Bloomberg Tax
Sept. 7, 2022, 11:26 PM

EY Plan to Split Audit, Consulting Shifts Into Next Phase

Amanda Iacone
Amanda Iacone
Reporter

Now comes the hard part for Ernst & Young.

Three months after EY disclosed that it would break up its audit and consulting arms, the global accounting firm is expected to move ahead with its restructuring as soon as this week and begin seeking support from partners and regulators.

As it does, clients, investors, and competitors will be watching for details on how the firm will disentangle its businesses and what it means for reliable financial reporting. Up to now, EY has only given a broad brush description of its plans.

A split could allow both EY’s audit and consulting practices to reach new clients once free from strict limits on the types of advisory work that firms can provide to their audit clients. With conflicts removed, regulators will be watching whether the breakup would help or hurt the quality of EY’s auditing.

“Is there going to be a material difference between the performance of a separate EY audit business versus the other big three assuming they stay integrated?,” said Martin White, principal consultant with Source Global Research, which tracks the consulting industry. If audit quality improves, he said, “then you can imagine the pressure put on other firms to then split.”

As EY’s top global leaders finalize specifics of any deal, the next step would be to put it to a vote before thousands of global partners likely this fall and into the winter. The Wall Street Journal previously reported that a decision on whether the firm would move forward with its plans was likely coming in a few days.

An EY spokeswoman earlier this week said that discussions were ongoing but declined to comment further on deliberations.

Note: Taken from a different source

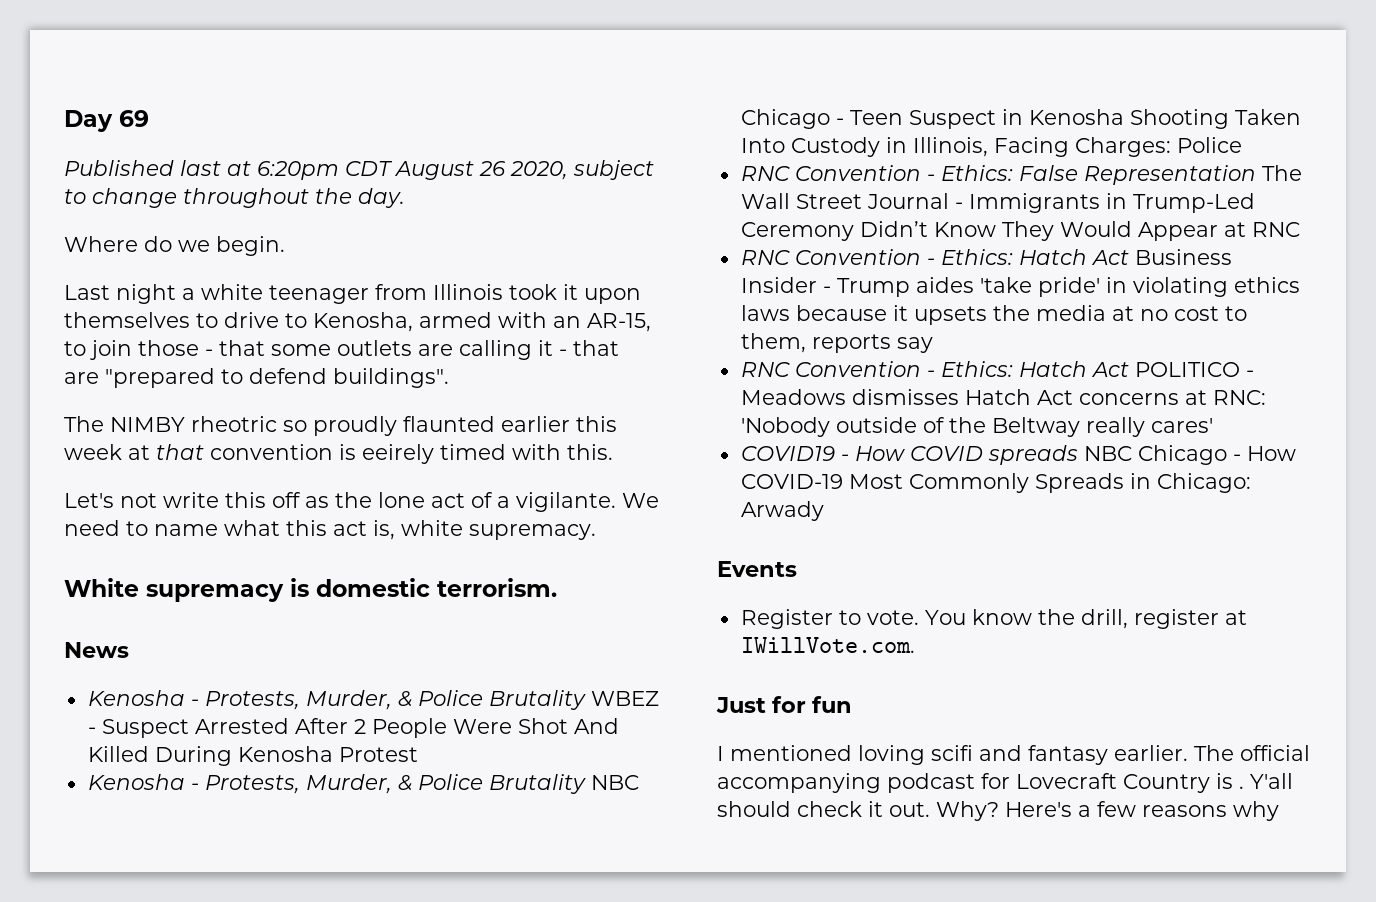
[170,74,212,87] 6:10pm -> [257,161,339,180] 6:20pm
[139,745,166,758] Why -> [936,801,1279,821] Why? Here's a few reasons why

The firm previously said that global leaders were looking at options to drive value for both staff and clients and to maintain effective auditing. Nearly two-thirds of the firm would be bundled into a new company through a $10 billion to $12 billion equity deal. Fifteen percent of the equity would be available for staff incentives and the remainder for other investors.

Unanswered Questions

Which services would join a new company and which would remain with a stand-alone audit firm remains an open question. It’s not clear if the audit practice, for example, would include other types of assurance services, such as testing greenhouse gas emission reporting—a potential new revenue-generator for firms.

Would auditors hire out their former consulting colleagues to help with the routine audit work like goodwill valuations, said Sandy Peters, a former audit partner who now oversees global advocacy for the CFA Institute.

“There are synergies from and benefits from the firm having specialists in some of these other areas,” Peters said. “I’m concerned about the expertise that’s needed that’s beyond just accounting and auditing and I’m worried about brain drain.”

That expertise comes at a cost and her organization has long supported more disclosure about how profitable firms’ audit practices are, not just how much they earn in fees. EY in 2021 earned $13.6 billion in fees globally from its audit practice compared to $15.9 billion from its consulting work, including strategy and transaction services.

The firm will likely have to answer those lingering questions about its profitability to convince investors to buy-in into a consulting-only company. Long term it could be a smart move, allowing the consulting business to grow once clear from conflict of interest rules, said Kevin McCarty, CEO of technology consulting firm West Monroe.

McCarty said he hopes that EY can successfully restructure the $40 billion revenue firm because it could level the playing field for the rest of the advisory industry.

The Big Four firms, through their audit and tax services, are trusted by corporate executives and are often the first to get the call when those businesses need help. Those lucrative connections will fade once the firm separates its audit practice from its fast-growing consulting arm, he said.

“Does the long-term value of that play, that strategy, does it outweigh the incumbency status and the occasional independence conflicts that you get mired in,” he said of the firm’s likely restructuring. “That’s the big gamble.”